[[ Source material open ]]
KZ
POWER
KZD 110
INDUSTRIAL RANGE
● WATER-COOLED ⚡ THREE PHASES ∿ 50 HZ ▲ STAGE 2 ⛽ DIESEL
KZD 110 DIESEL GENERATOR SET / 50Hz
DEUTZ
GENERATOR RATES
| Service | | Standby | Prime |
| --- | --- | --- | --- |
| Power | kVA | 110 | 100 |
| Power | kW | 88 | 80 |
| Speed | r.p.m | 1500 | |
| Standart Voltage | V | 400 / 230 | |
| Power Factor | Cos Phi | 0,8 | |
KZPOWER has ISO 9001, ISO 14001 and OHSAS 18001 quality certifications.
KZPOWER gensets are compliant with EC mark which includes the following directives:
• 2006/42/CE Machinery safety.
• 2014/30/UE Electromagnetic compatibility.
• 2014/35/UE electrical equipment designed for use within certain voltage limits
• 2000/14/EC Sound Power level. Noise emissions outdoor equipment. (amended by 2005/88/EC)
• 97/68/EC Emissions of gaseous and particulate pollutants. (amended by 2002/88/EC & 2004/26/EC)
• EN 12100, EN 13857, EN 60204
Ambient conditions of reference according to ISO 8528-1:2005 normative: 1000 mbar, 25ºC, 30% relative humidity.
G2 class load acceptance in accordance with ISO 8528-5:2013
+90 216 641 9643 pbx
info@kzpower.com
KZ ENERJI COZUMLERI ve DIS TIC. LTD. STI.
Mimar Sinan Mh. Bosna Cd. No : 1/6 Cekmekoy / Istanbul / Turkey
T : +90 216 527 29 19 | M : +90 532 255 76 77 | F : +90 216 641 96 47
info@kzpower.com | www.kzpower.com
[[ Source material closed ]]
** Task description **
Line by line, copy the entries above exactly as they appear.

** Answer for the task **
KZ
POWER
KZD 110
INDUSTRIAL RANGE
● WATER-COOLED ⚡ THREE PHASES ∿ 50 HZ ▲ STAGE 2 ⛽ DIESEL
KZD 110 DIESEL GENERATOR SET / 50Hz
DEUTZ
GENERATOR RATES
| Service | | Standby | Prime |
| --- | --- | --- | --- |
| Power | kVA | 110 | 100 |
| Power | kW | 88 | 80 |
| Speed | r.p.m | 1500 | |
| Standart Voltage | V | 400 / 230 | |
| Power Factor | Cos Phi | 0,8 | |
KZPOWER has ISO 9001, ISO 14001 and OHSAS 18001 quality certifications.
KZPOWER gensets are compliant with EC mark which includes the following directives:
• 2006/42/CE Machinery safety.
• 2014/30/UE Electromagnetic compatibility.
• 2014/35/UE electrical equipment designed for use within certain voltage limits
• 2000/14/EC Sound Power level. Noise emissions outdoor equipment. (amended by 2005/88/EC)
• 97/68/EC Emissions of gaseous and particulate pollutants. (amended by 2002/88/EC & 2004/26/EC)
• EN 12100, EN 13857, EN 60204
Ambient conditions of reference according to ISO 8528-1:2005 normative: 1000 mbar, 25ºC, 30% relative humidity.
G2 class load acceptance in accordance with ISO 8528-5:2013
+90 216 641 9643 pbx
info@kzpower.com
KZ ENERJI COZUMLERI ve DIS TIC. LTD. STI.
Mimar Sinan Mh. Bosna Cd. No : 1/6 Cekmekoy / Istanbul / Turkey
T : +90 216 527 29 19 | M : +90 532 255 76 77 | F : +90 216 641 96 47
info@kzpower.com | www.kzpower.com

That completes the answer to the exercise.